Offense stalls, putting Dodgers in 3-1 hole
The Dodgers have been here eight consecutive Octobers and we’re not talking about the postseason, but the brink of elimination from it.
After the Dodgers boasted that a late rally in losing Game 2 carried over to a Game 3 breakout win, it was the Braves who carried over a late rally from Game 3 into a 10-2 blowout win in Thursday's Game 4 of the National League Championship Series at Globe Life Field.
Walker Buehler and his blisters were in the bullpen (but not used) for Game 4 and rookie Dustin May will start Game 5 on Friday, the first of three consecutive games the Dodgers must win, with no days off, to advance to the World Series. Otherwise, they go home.
Entering 2020, teams taking a 3-1 lead in any best-of-seven postseason series had gone on to win that series 74 of 87 times (85%). The last team to successfully rally from a 3-1 deficit was the 2016 Cubs, in the World Series against the Indians.
Buoyed by the way they wiped out the Braves pitching staff in Game 3, the Dodgers showed up for Game 4 confident in the pitching (mis)match-up: future Hall of Famer Clayton Kershaw against rookie Bryse Wilson, who took Cole Hamels’ spot and was pitching on 18 days' rest. Kershaw was pitching with two extra days of rest after being scratched from Game 2 with a minor back spasm.

* _Exercise set_:
**a)** Answer these questions from the Dodgers article, one per line:
(i) What was the final score of Game 4?
(ii) Who will start Game 5 for the Dodgers?
(iii) Which team was the last to rally successfully from a 3-1 deficit?
**b)** Copy word for word the part of the Dodgers article that opens with the words containing "After the Dodgers" and closes with "against the Indians.".
The listing after this point is separate material, unrelated to the Dodgers article.

* _Given information_:

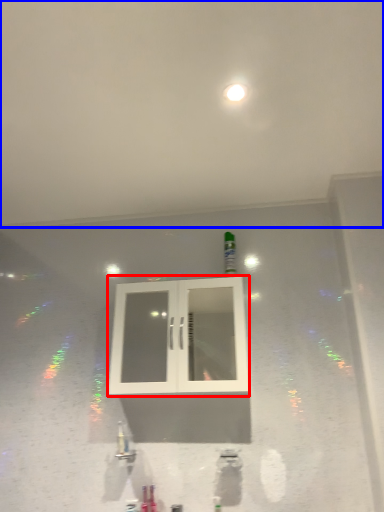
Question: Which of the following is the farthest to the observer, window (highlighted by a red box) or backdrop (highlighted by a blue box)?

Choices:
 (A) window
 (B) backdrop

Answer: (A)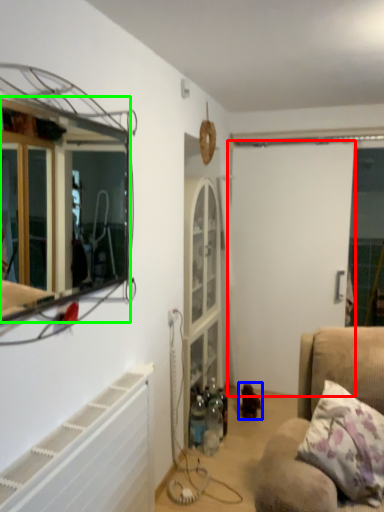
Question: Which object is positioned farthest from screen door (highlighted by a red box)? Select from toy (highlighted by a blue box) and mirror (highlighted by a green box).

Choices:
 (A) toy
 (B) mirror

Answer: (B)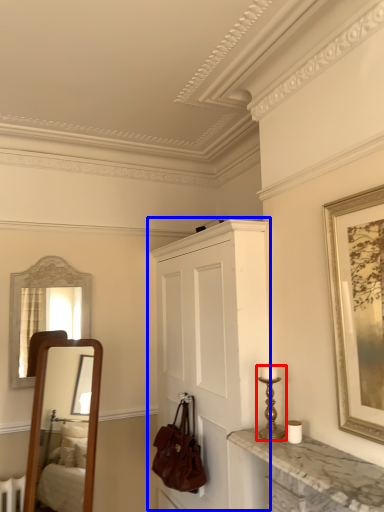
Question: Which of the following is the closest to the observer, candle holder (highlighted by a red box) or cabinetry (highlighted by a blue box)?

Choices:
 (A) candle holder
 (B) cabinetry

Answer: (A)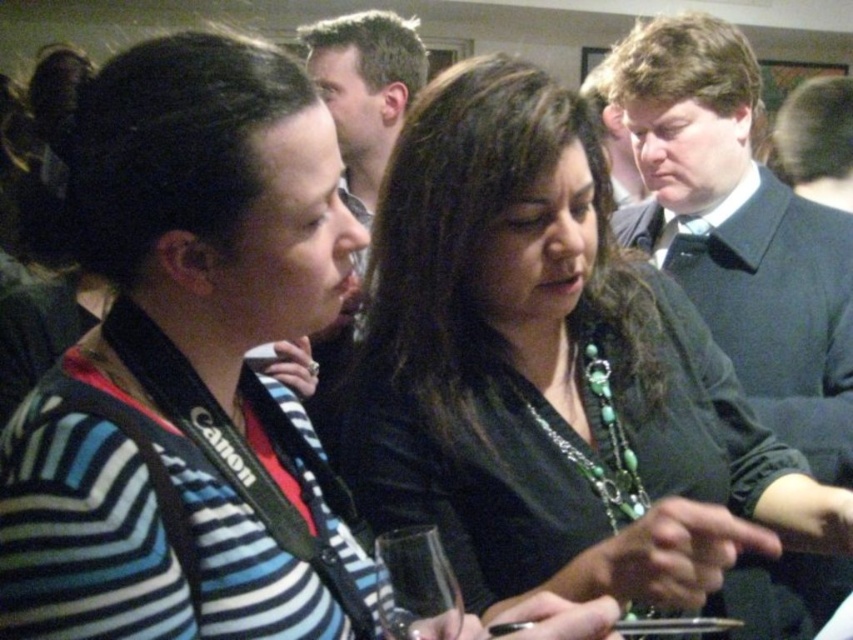
Is dark blue suit at center shorter than transparent glass at center?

* _Problem solutions_:
**a)**
(i) 10-2
(ii) Dustin May
(iii) The 2016 Cubs

**b)**
After the Dodgers boasted that a late rally in losing Game 2 carried over to a Game 3 breakout win, it was the Braves who carried over a late rally from Game 3 into a 10-2 blowout win in Thursday's Game 4 of the National League Championship Series at Globe Life Field.
Walker Buehler and his blisters were in the bullpen (but not used) for Game 4 and rookie Dustin May will start Game 5 on Friday, the first of three consecutive games the Dodgers must win, with no days off, to advance to the World Series. Otherwise, they go home.
Entering 2020, teams taking a 3-1 lead in any best-of-seven postseason series had gone on to win that series 74 of 87 times (85%). The last team to successfully rally from a 3-1 deficit was the 2016 Cubs, in the World Series against the Indians.